◆ **EXERCISE DIRECTIONS**:
Your job is to copy the lines from the material that include "right".

◆ **TASK INPUTS**:
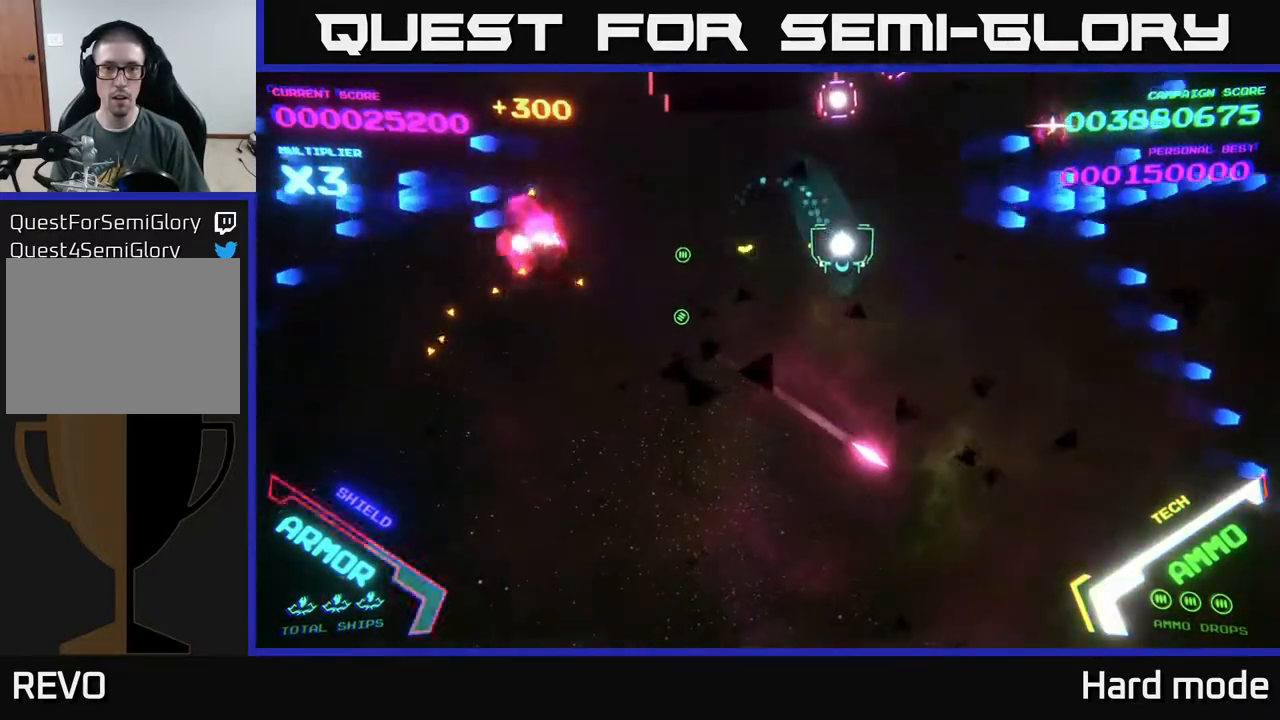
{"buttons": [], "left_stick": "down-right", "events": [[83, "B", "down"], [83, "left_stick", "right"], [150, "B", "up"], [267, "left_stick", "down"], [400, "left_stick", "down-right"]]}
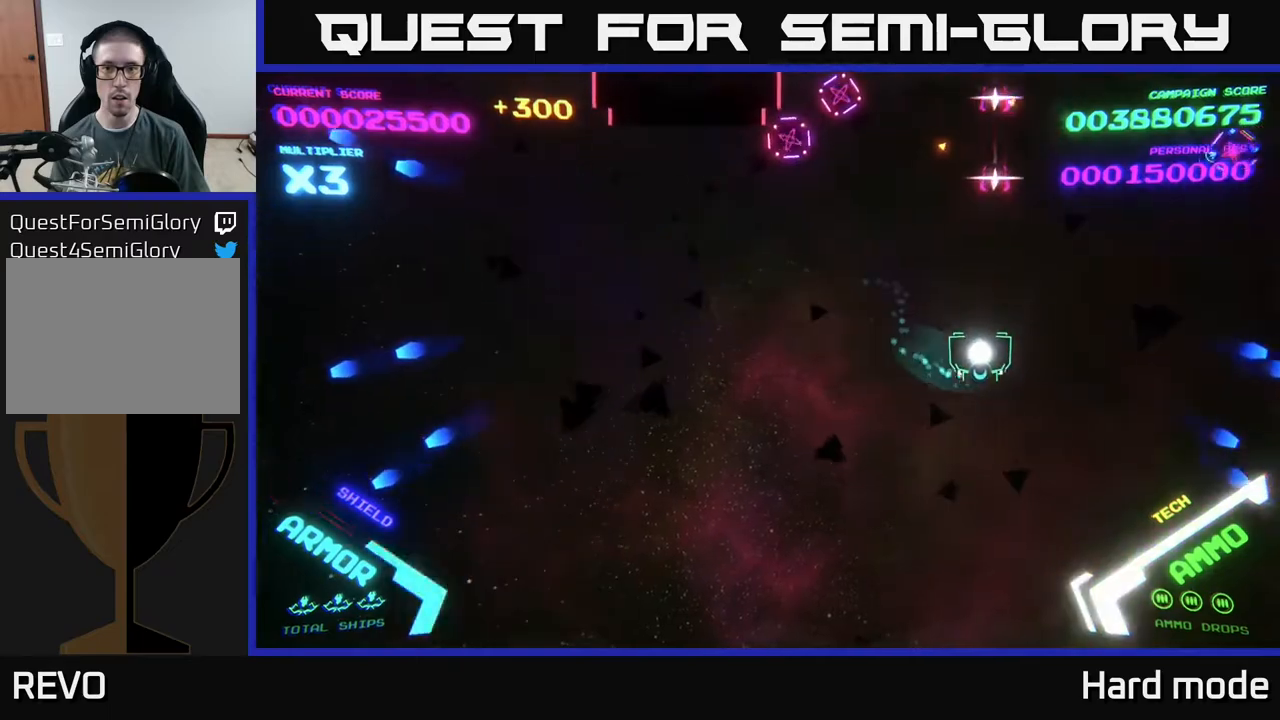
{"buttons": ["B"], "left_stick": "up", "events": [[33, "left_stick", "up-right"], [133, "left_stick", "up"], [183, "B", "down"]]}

...

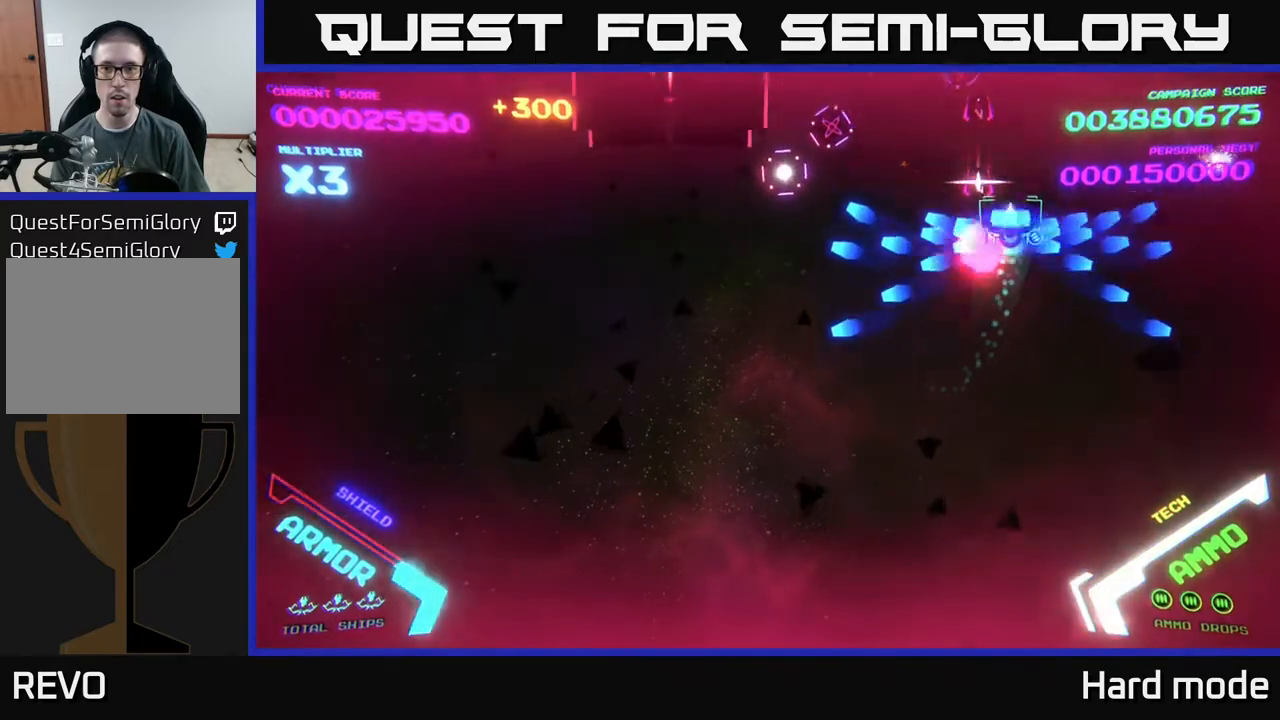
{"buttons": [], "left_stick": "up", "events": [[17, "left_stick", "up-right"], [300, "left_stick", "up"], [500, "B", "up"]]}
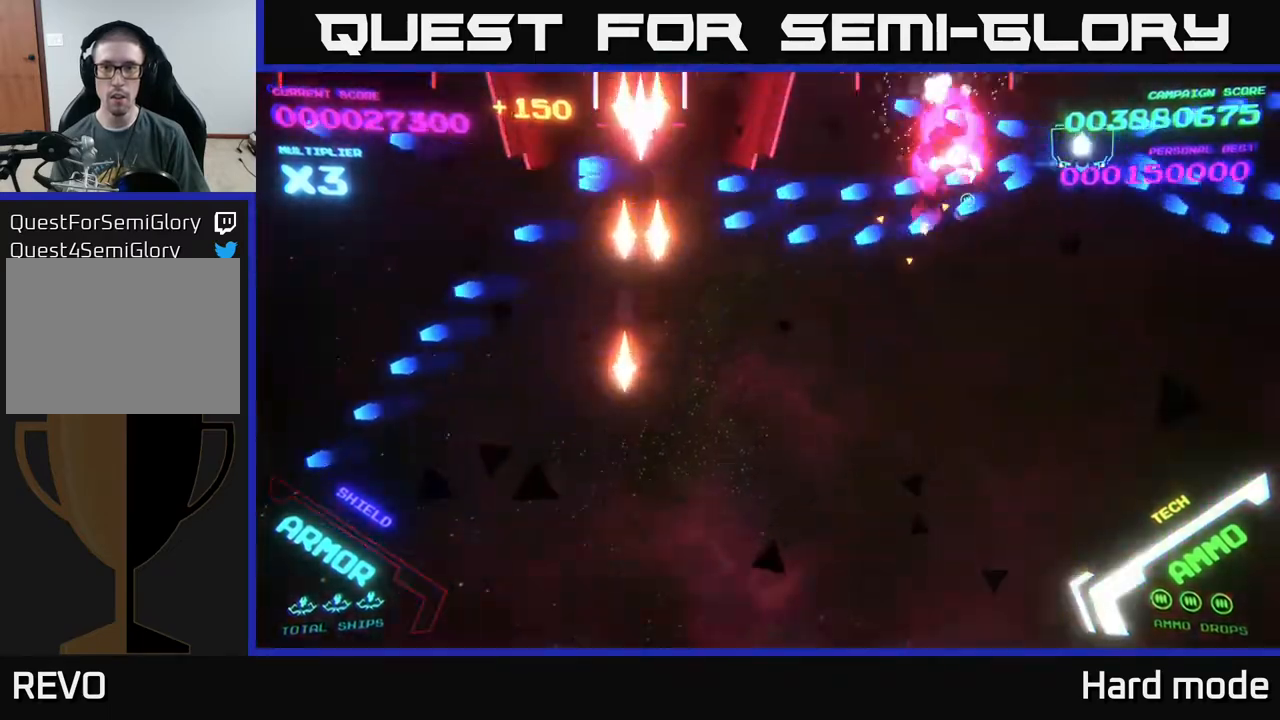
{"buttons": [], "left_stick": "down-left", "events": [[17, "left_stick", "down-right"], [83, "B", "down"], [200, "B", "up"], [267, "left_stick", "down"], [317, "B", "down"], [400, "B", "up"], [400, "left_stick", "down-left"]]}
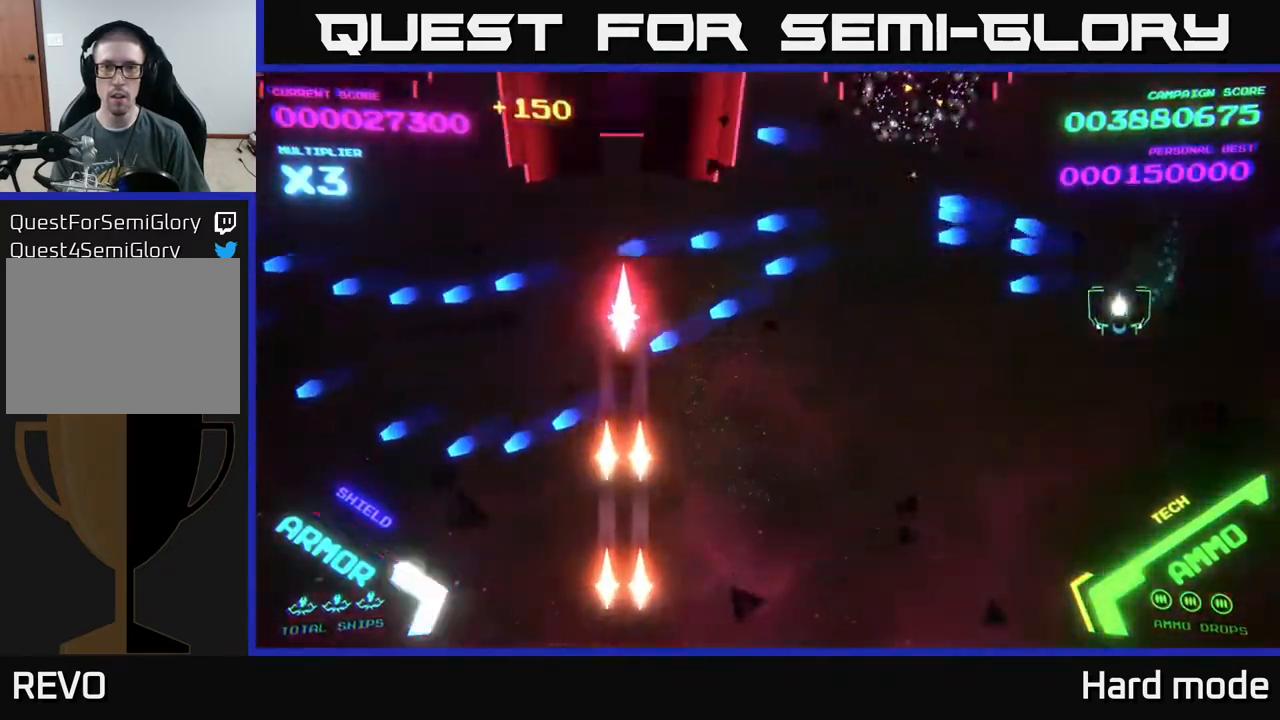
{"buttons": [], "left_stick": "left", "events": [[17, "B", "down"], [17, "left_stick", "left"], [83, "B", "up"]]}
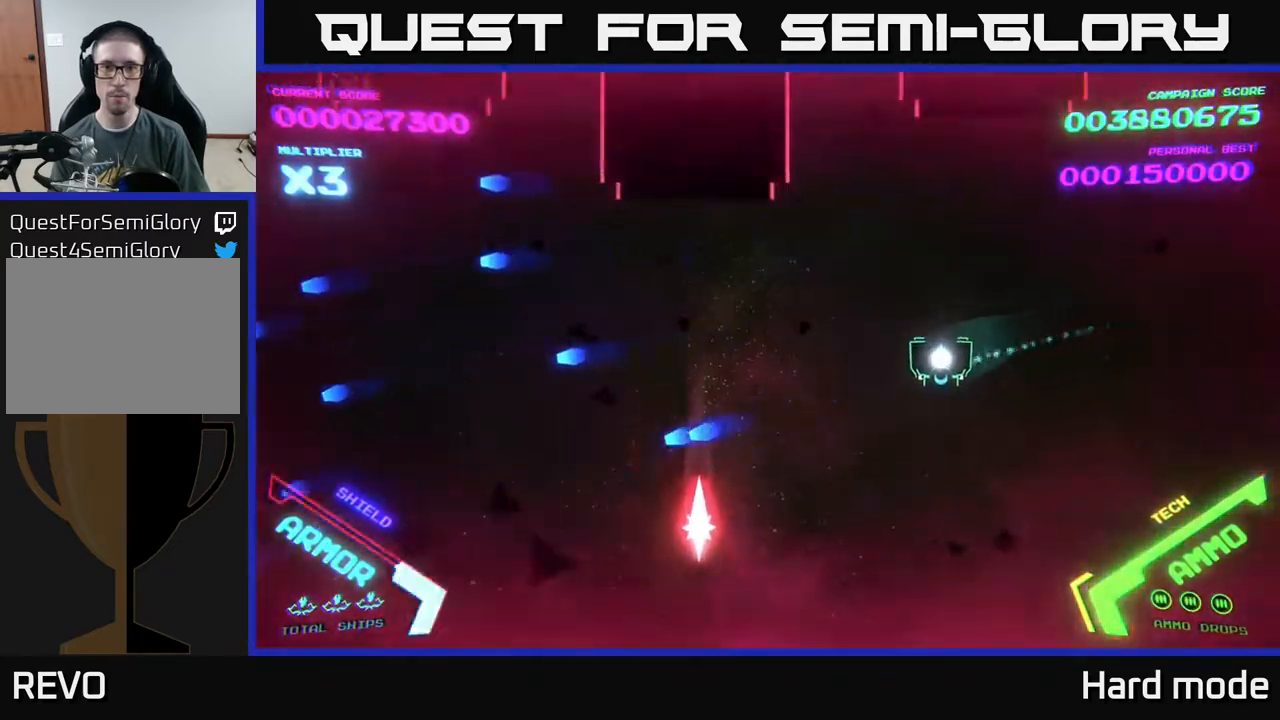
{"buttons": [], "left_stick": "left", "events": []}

◆ **EXPECTED ANSWER**:
{"buttons": [], "left_stick": "down-right", "events": [[83, "B", "down"], [83, "left_stick", "right"], [150, "B", "up"], [267, "left_stick", "down"], [400, "left_stick", "down-right"]]}
{"buttons": ["B"], "left_stick": "up", "events": [[33, "left_stick", "up-right"], [133, "left_stick", "up"], [183, "B", "down"]]}
{"buttons": [], "left_stick": "up", "events": [[17, "left_stick", "up-right"], [300, "left_stick", "up"], [500, "B", "up"]]}
{"buttons": [], "left_stick": "down-left", "events": [[17, "left_stick", "down-right"], [83, "B", "down"], [200, "B", "up"], [267, "left_stick", "down"], [317, "B", "down"], [400, "B", "up"], [400, "left_stick", "down-left"]]}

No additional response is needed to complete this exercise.